I've just spent the morning uninstalling and reinstalling different versions of Nvidia driver (Linux) to get nvcc back for llama.cpp after Linux Mint did an update - I had CUDA 12.3 and 12.4 (5GB each), in conflict, with no guidance. 550 was the charm, not 535 that was fine in January.
This is the third time I'm going this since December.
It is painful.
I'm not in a hurry to return to my cuDF experiments as I'm pretty sure that'll be broken too (as it has been in the past).
I'm the co author of O'Reilly's High Performance Python book and this experience mirrors what I was having with pyCUDA a decade back.
Has a nice 90s vibe. I have not figured out how to just expand the selected process. I could collapse everything except the selected process manually, but that'd be tedious.
I have not explored how, but I'm pretty sure you can define custom templates for the layout. Maybe you may make a custom template with nothing but the selected process window?
The downside with nvitop is that it's written in python, which means having it in your environment can cause dependency conflicts. It's either that or you have a separate venv just for it. Maybe it's fine for personal use but sysadmins would prefer nvtop
That's why the authors recommend pipx for installing nvitop. I am not a sysadmin, but I prefer pipx over relying on the (often outdated) distro sources.
radeontop is the same sort of thing if you live in amdgpu-ville and want something easy to compile. I was able to use it to show that with kernel 5.x admgpu vulkan when a process is pushed out of vram into gtt it'll never reload and get stuck in a 'slow' state.
Now that I use Home Assistant, I want all my data sources to plug into there. It can handle the rendering for me as I see fit, and it's where data comes to integrate.
It's one of those things which I wish existed, but I can't imagine anyone would have written. Until I do a web search.
Pretty much every time I've used nvtop it has been while doing CUDA stuff, mostly to see if it was going to blow out the memory but also to spot check that the model is actually using the GPU. I've had times where it said it was using the GPU, but it only did so for the first part of the work and then dropped down to the CPU for the rest.
I use several video players, including mpv, vlc and ffmpeg, and they have always used without problems the hardware video decoding and encoding on all kinds of GPUs.
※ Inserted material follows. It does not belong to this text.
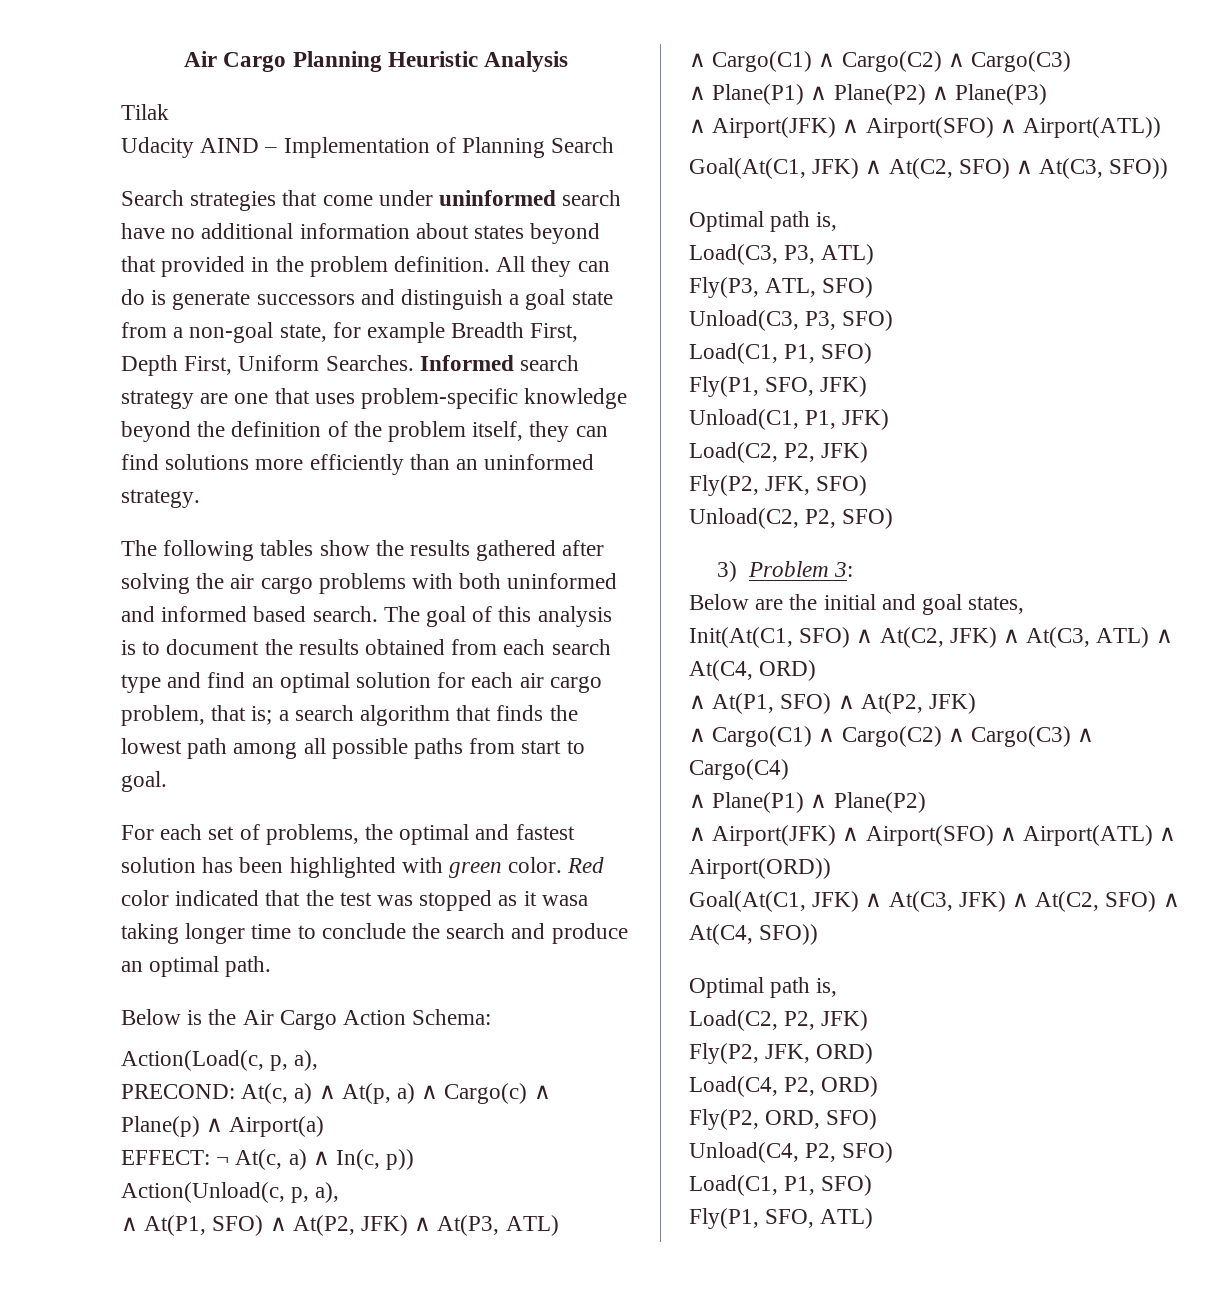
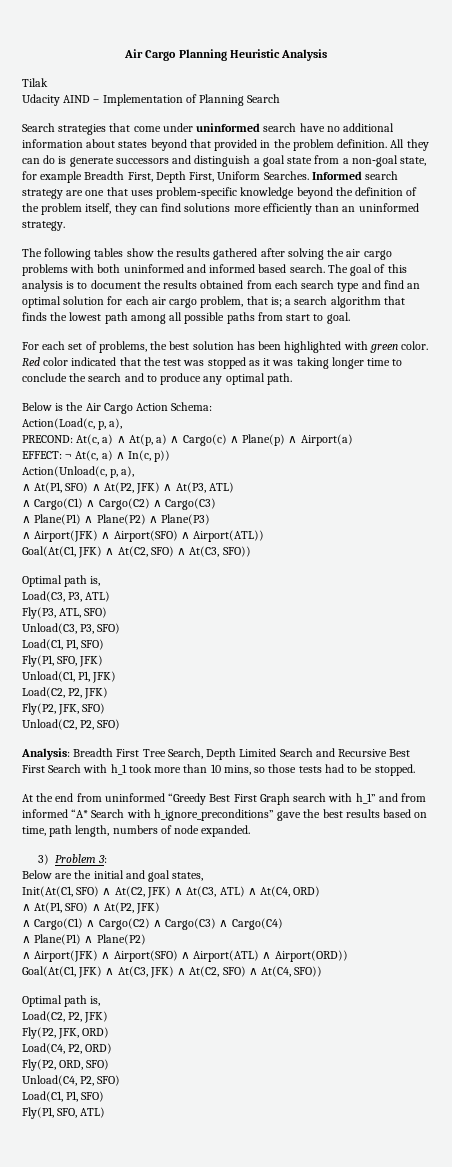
[399,824,575,845] optimal and fastest -> [169,341,190,350] best
[541,895,588,906] wasa -> [272,360,294,366] was
[551,923,628,944] [121,961,143,972] produce an -> [146,373,223,385] to produce any
(894, 518) none -> [21,748,411,760] [22,764,415,776] [22,793,427,805] [22,809,428,821] [22,825,251,837] // Analysis: Breadth First Tree Search, Depth Limited Search and Recursive Best First Search with h_1 took more than 10 mins, so those tests had to be stopped. // At the end from uninformed “Greedy Best First Graph search with h_1” and from informed “A* Search with h_ignore_preconditions” gave the best results based on time, path length, numbers of node expanded.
Only with Firefox and Chrome/Chromium in most versions the hardware acceleration is broken, even if there have been some versions where it worked fine (on NVIDIA), but at the next browser upgrade it was broken again.
This does not bother me much, because I do not like to watch video files in a browser anyway. I always download them first and I play them locally.
ah yes, you can configure nvtop to display encode and decode loads. Interesting to watch how playback speed in VLC is directly reflected in the metric.
If you're here because you're interested in AI performance I'd recommend instead https://docs.nvidia.com/nsight-compute/NsightComputeCli/inde... to profile individual kernels. Nsight systems for a macro view https://developer.nvidia.com/nsight-systems and the PyTorch profiler if you're not authoring kernels directly but using something PyTorch https://pytorch.org/tutorials/recipes/recipes/profiler_recip...